Maximilien Robespierre (1758-94), perhaps the quintessential figure of this quintessential revolution, considered Oliver Cromwell an ambitious dictator and Tom Paine a ``lackey'' of the moderates. A provincial lawyer, Robespierre was elected to the Estates-General in 1789, the first time that body had met in 175 years. Always proper in both dress and manner of address, diligent, austere, and forthright, he identified himself completely with the French Revolution and seemingly had no life apart from it.

He soon became the leading Jacobin, defending popular insurrections as politically justified violence, opposing (unsuccessfully) the Girondists' enthusiasm for war, and arguing that regicide was a revolutionary necessity. Later, he sought to ``purge'' the Convention by casting out and thus condemning to death all who had opposed regicide. (Jordan sees evidence of Robespierre's fine qualities in the fact that he alone spoke out against condemning an additional 73 who had protested the purge.) Elected to the Committee of Public Safety in 1793, a year later he suffered the fate to which he had with such equanimity consigned so many others.

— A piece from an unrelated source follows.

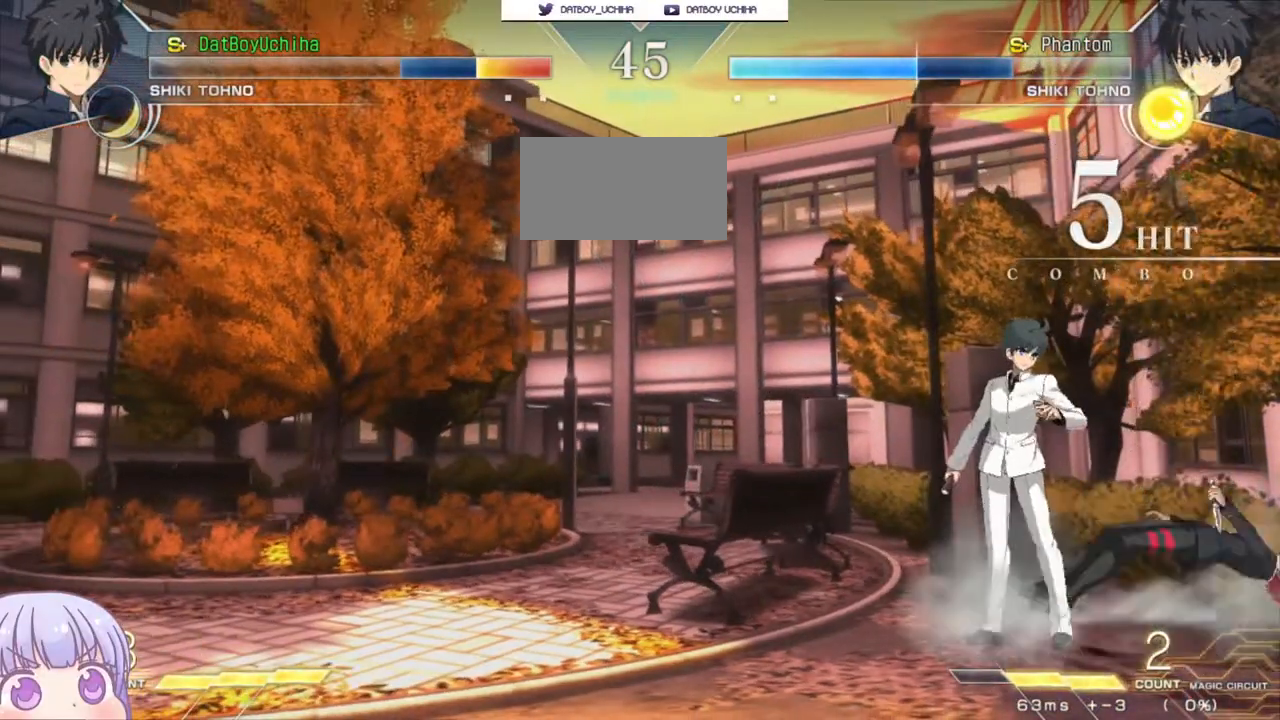
{"buttons": [], "left_stick": "center", "events": []}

But a fate far worse (and perhaps less deserved) than the guillotine was to overtake this man who had feared calumny more than death. Those who executed him later tried to lay most of the blame for the Reign of Terror at his feet. Outlandish stories were circulated to the effect that Robespierre had been a bloodthirsty monster (he was even said to have had greenish skin) who had schemed to become the dictator of France.

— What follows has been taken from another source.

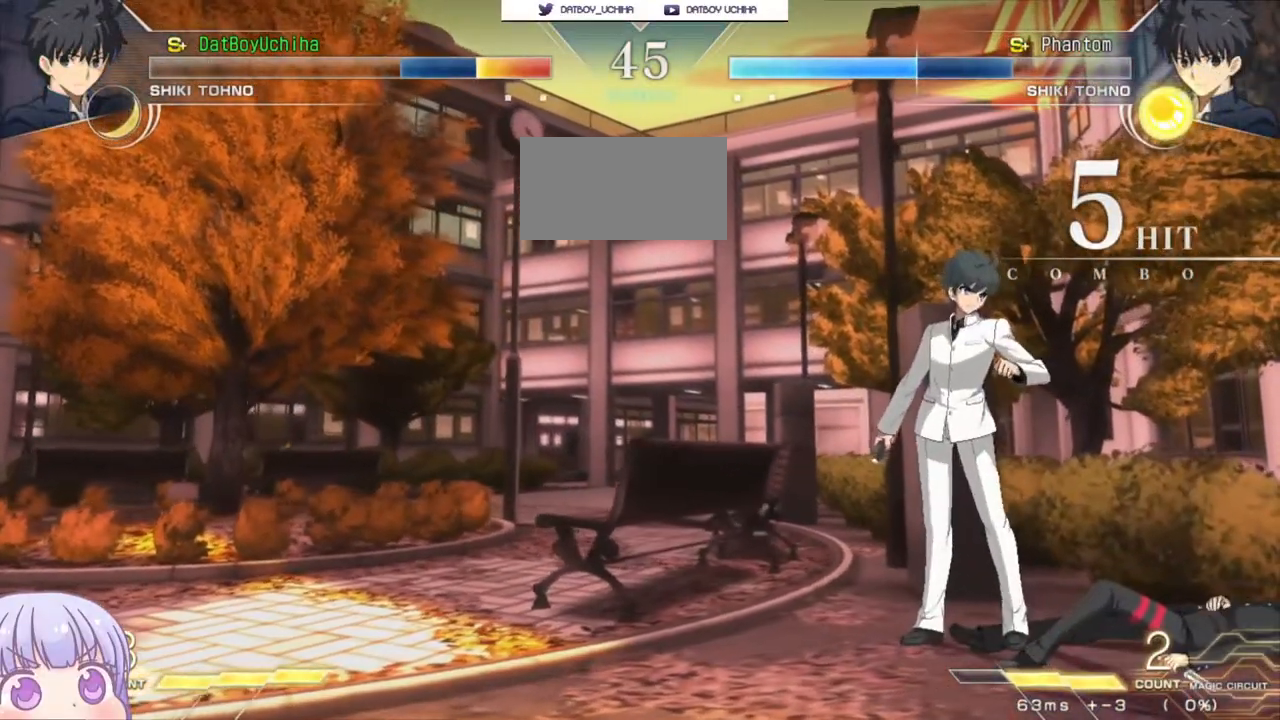
{"buttons": [], "left_stick": "center", "events": []}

In this absorbing, highly analytical biography, historian David Jordan of the University of Illinois, Chicago, portrays a man who was neither bloodthirsty nor personally ambitious, but coldblooded, clearheaded, scrupulous, and utterly dedicated to the cause of revolution: Robespierre the Incorruptible, as he was known in his lifetime. Jordan presents Robespierre as a new type of person, someone for whom there was no distinction between his private existence and his public role as a revolutionary. Where

Robespierre's critics saw insufferable vanity, Jordan sees perfect transparency: Robespierre was self-obsessed only insofar as he considered himself the vehicle of historical forces that, he believed, would fundamentally alter human nature by creating a world where virtue would triumph.

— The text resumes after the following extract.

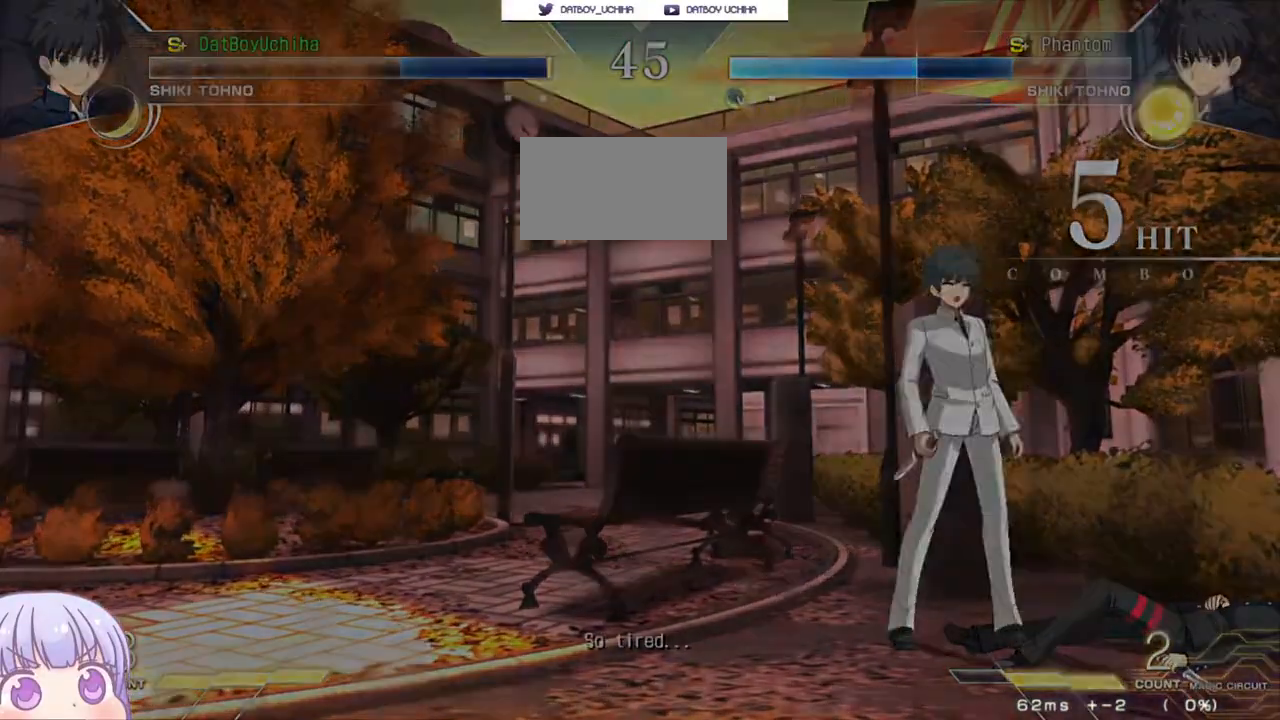
{"buttons": [], "left_stick": "center", "events": []}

Jordan's sympathy with his subject is not so much with Robespierre the person as for the abstractions he embodied. Reading this book, one is likely to be equally appalled, if not more so, at contemplating a Robespierre coolly assured of his own virtuousness than at the portrait of a bloodthirsty demagogue. What is still stranger to contemplate is that Jordan, providing us with this well-intentioned apologist for purgation via decapitation, seems to find him, on the whole, admirable.